(Textauszug)
┄┄┄┄┄┄┄┄┄┄┄┄┄┄┄┄┄┄┄┄
Das steckt dahinter: Nachhaltigkeit bei der Spessart Tourismus GmbH
Donnerstag, 02.11.2023
von MORITZ PAPPERT
SPESSART - Der Spessart ist eine Tourismus-Region mitten in Deutschland. Besonders der unberührte Wald, der übrigens der größte zusammenhängende Laubmischwald in Deutschland ist, macht die Region einzigartig. Bei dieser Naturverbundenheit liegt auch das Thema Nachhaltigkeit nahe. Die Spessart Tourismus und Marketing GmbH hat es sich zur Aufgabe gemacht, den Tourismus in der Region nachhaltiger zu machen. Geschäftsführer Bernhard Mosbacher und seine Stellvertreterin Franziska Weber erklären im Interview, was genau dahintersteckt.
Wie genau definiert Ihr Nachhaltigkeit ?
Weber: „Auf den Tourismus bezogen ist Nachhaltigkeit für uns, dass wir die Entwicklung in der Region mit allen Leistungsträgern, die an der touristischen Wertschöpfungskette beteiligt sind, so gestalten, dass wir wirtschaftlich das Beste für die Region rausholen. Aber so, dass möglichst wenige negative Effekte entstehen. Es geht darum Wirtschaft, Umwelt und Soziales gleichrangig zu betrachten. In unserer Tourismusstrategie haben wir Nachhaltigkeit als Handlungsprinzip. Das bedeutet, dass wir bei allem was wir tun, immer das Thema Nachhaltigkeit mit betrachten.“
Wie gelingt das konkret?
Weber: „Für uns ist das auch eine großer Herausforderung. Es ist ja in jeder Branche auch ein bisschen anders. Deshalb haben wir uns für die Zertifizierung zum nachhaltigen Reiseziel entschieden. Der Vorteil ist, dass die Zertifizierung extra für Tourismusdestinationen entwickelt wurde. Es gibt dort Kriterien in den Bereichen Soziales, Management, Ökologie und Umwelt. Uns geben die Kriterien eine Orientierung. Wenn wir neue Projekte gestalten, können wir daran evaluieren, wie wir die Kriterien berücksichtigen können. Die Kriterien sind die Grundlage für die Entscheidungen.“
Mosbacher: „Ein Beispiel ist auch der Ressourcenverbrauch. Wir mussten zum Beispiel schätzen, wie viel Papier wir verbrauchen. Oder auch die Abfallmenge messen. Das sind aber nur einige Beispiele von 80 verschiedenen Punkten. Da bekommt man aber eine Vorstellung, was das konkret bedeutet.“
Lohnt sich der Aufwand, sich damit zu beschäftigen, auch wirtschaftlich?
Weber: „Das wirtschaftliche ist dabei genauso wichtig, wie Umwelt und Soziales. Das regt oft zum Umdenken an. Also ob wir auch über einen anderen Weg an unser Ziel kommen.“
Mosbacher: „Wenn wir herausfinden, dass wir beispielsweise bei dem Druck unserer Magazine Papier einsparen müssen, dann ist das auch eine wirtschaftliche Dimension, um Kosten zu sparen. Dann müssen wir eben mehr online machen.“
Also ist das nachhaltige Denken auch eine Chance, die eigenen Arbeitsabläufe und Strukturen zu überdenken?
┄┄┄┄┄┄┄┄┄┄┄┄┄┄┄┄┄┄┄┄
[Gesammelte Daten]
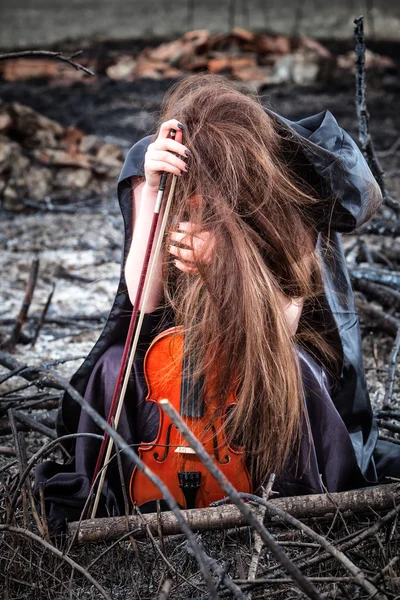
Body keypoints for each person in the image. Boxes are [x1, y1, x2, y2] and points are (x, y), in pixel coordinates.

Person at [35, 74, 400, 532]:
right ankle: (124, 485)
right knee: (114, 364)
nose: (197, 203)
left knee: (298, 370)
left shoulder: (285, 189)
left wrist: (222, 263)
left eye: (212, 197)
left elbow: (284, 326)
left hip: (261, 350)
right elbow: (143, 299)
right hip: (173, 361)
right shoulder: (158, 171)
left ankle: (279, 489)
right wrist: (151, 192)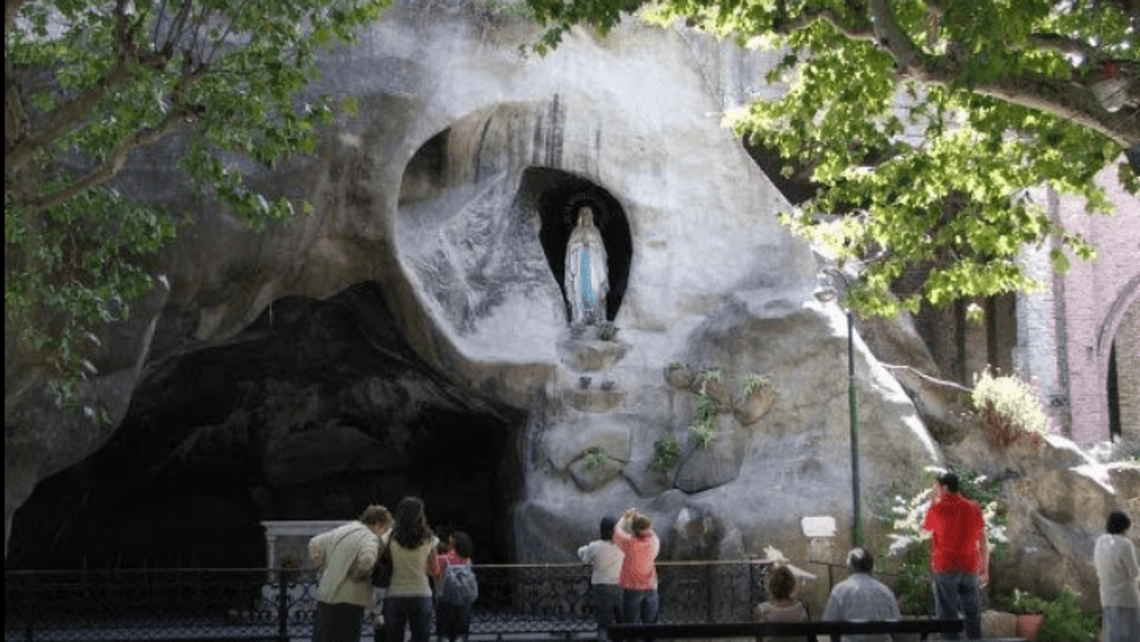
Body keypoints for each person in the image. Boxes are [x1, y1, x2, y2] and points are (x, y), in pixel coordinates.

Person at [309, 504, 393, 642]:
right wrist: (358, 574)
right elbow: (367, 560)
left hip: (326, 595)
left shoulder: (343, 530)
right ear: (379, 524)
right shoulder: (370, 538)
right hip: (351, 600)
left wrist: (321, 568)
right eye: (385, 529)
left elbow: (314, 544)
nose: (383, 534)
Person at [921, 470, 987, 641]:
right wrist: (984, 568)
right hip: (970, 567)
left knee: (947, 618)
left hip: (946, 567)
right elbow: (983, 541)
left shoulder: (936, 508)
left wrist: (934, 501)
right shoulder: (974, 508)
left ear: (943, 487)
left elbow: (924, 531)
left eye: (937, 487)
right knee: (972, 616)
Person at [384, 497, 441, 642]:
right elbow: (434, 570)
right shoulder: (429, 538)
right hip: (421, 594)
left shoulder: (389, 537)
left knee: (394, 638)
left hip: (394, 594)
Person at [821, 548, 900, 642]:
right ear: (871, 566)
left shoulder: (840, 590)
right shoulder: (885, 591)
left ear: (850, 566)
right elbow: (897, 622)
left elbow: (828, 623)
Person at [1094, 510, 1140, 642]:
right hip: (1126, 598)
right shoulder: (1125, 544)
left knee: (1112, 635)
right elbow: (1134, 572)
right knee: (1129, 636)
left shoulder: (1100, 542)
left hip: (1107, 597)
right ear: (1124, 527)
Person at [578, 516, 625, 642]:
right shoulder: (622, 547)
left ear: (602, 530)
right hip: (620, 587)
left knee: (603, 625)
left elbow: (585, 560)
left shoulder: (594, 546)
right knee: (621, 624)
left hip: (601, 588)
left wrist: (582, 550)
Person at [612, 507, 660, 628]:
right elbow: (650, 531)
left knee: (632, 625)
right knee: (650, 626)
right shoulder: (653, 542)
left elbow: (616, 531)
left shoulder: (629, 542)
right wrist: (638, 517)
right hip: (650, 587)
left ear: (634, 530)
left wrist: (625, 518)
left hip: (632, 588)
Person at [564, 206, 609, 326]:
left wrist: (591, 245)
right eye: (584, 215)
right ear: (580, 217)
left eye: (589, 215)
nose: (587, 217)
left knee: (595, 289)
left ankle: (595, 319)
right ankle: (580, 319)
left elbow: (602, 252)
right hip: (579, 267)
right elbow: (570, 252)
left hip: (594, 267)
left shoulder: (596, 232)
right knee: (580, 292)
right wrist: (580, 244)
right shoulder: (575, 232)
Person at [436, 531, 479, 642]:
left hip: (444, 600)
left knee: (444, 635)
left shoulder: (442, 559)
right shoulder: (467, 560)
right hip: (463, 601)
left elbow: (436, 577)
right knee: (461, 635)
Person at [751, 563, 808, 642]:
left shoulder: (762, 611)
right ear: (792, 585)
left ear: (771, 585)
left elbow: (759, 639)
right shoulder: (801, 609)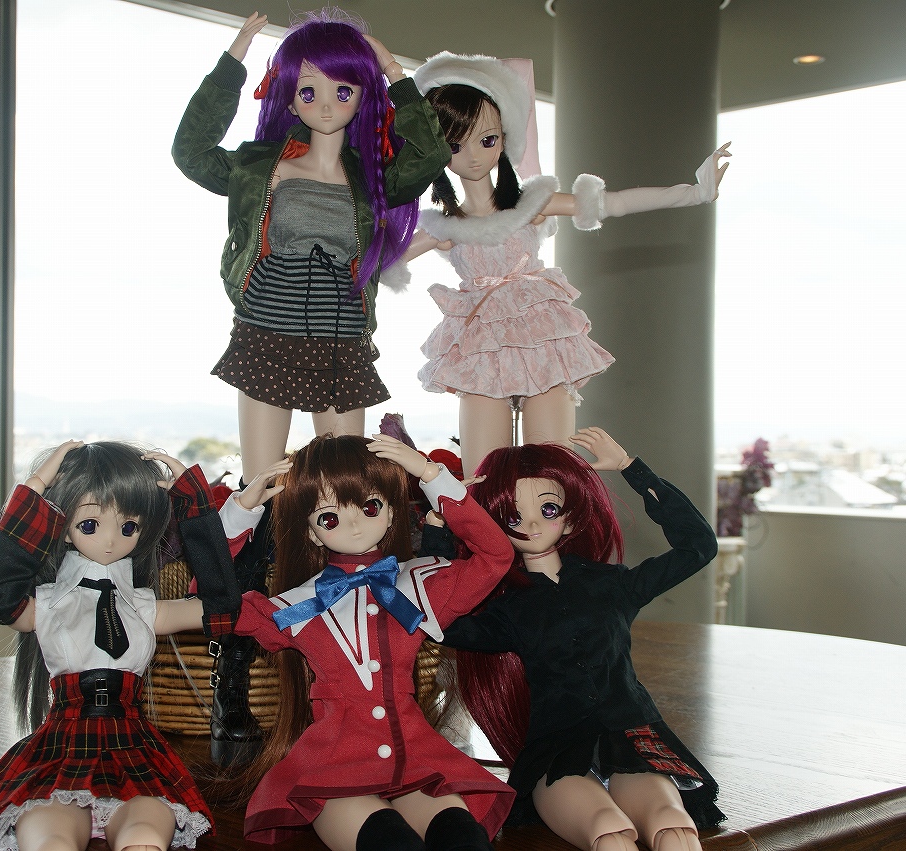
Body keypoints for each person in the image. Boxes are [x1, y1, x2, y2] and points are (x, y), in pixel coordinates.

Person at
┄┄┄┄┄┄┄┄┄┄┄┄┄┄┄┄┄┄┄┄
(Aufgaben)
1) Zitiere aus dem Interview über Nachhaltigkeit im Spessart-Tourismus den Abschnitt zwischen „Weber: „Das wirtschaftliche“ und „Strukturen zu überdenken?“, beide Stellen eingeschlossen.
2) Führe das Interview über Nachhaltigkeit im Spessart-Tourismus im Anschluss an seinen letzten Satz weiter.

(Lösungen)
1)
Weber: „Das wirtschaftliche ist dabei genauso wichtig, wie Umwelt und Soziales. Das regt oft zum Umdenken an. Also ob wir auch über einen anderen Weg an unser Ziel kommen.“
Mosbacher: „Wenn wir herausfinden, dass wir beispielsweise bei dem Druck unserer Magazine Papier einsparen müssen, dann ist das auch eine wirtschaftliche Dimension, um Kosten zu sparen. Dann müssen wir eben mehr online machen.“
Also ist das nachhaltige Denken auch eine Chance, die eigenen Arbeitsabläufe und Strukturen zu überdenken?

2)
Mosbacher: „Genau. Da geht es zum Beispiel auch um die Bezahlung der Mitarbeiter, also dass wir nach Tarif zahlen. Und unsere Partnerbetriebe müssen dies dann auch umsetzen.“
Kann man Nachhaltigkeit messen?
Weber: „Man hat keine Skala von bis. Und es gibt auch keine 100-prozentige Nachhaltigkeit. Es wäre schön, wenn es so einfach wäre. Aber man kann Dinge immer noch nachhaltiger machen. Und man kann sich immer mit sich selbst vergleichen im Vergleich zum letzten Jahr.“
Mosbacher: „Zum Beispiel bei der Mobilität können wir Dienstreisen mit der Bahn machen oder dem eigenen Hybrid fahren. Nachhaltig zu werden ist auch ein Weg und eine Strategie.“
Wie wichtig ist Nachhaltigkeit in der Tourismusbranche für die Gäste?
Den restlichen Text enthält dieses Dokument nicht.